Exercise description ▸ The line count for "hand" is all that is needed: say how many lines in the listing below contain it.
------ Entries provided
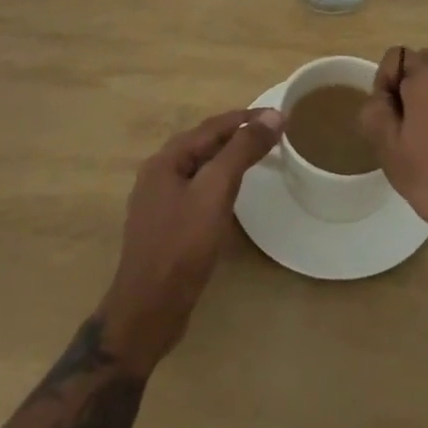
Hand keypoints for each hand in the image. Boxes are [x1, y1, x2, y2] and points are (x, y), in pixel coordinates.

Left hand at [98, 107, 282, 373]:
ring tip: (258, 156)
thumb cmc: (181, 246)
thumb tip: (273, 116)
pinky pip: (198, 190)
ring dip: (229, 157)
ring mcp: (160, 202)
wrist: (148, 312)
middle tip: (272, 134)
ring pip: (201, 167)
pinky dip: (220, 181)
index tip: (279, 115)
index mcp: (165, 160)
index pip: (212, 126)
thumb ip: (242, 150)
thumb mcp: (215, 191)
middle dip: (237, 134)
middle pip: (204, 143)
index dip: (246, 118)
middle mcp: (158, 174)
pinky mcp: (167, 226)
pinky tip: (233, 193)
------------
Solution for this exercise ▸ 2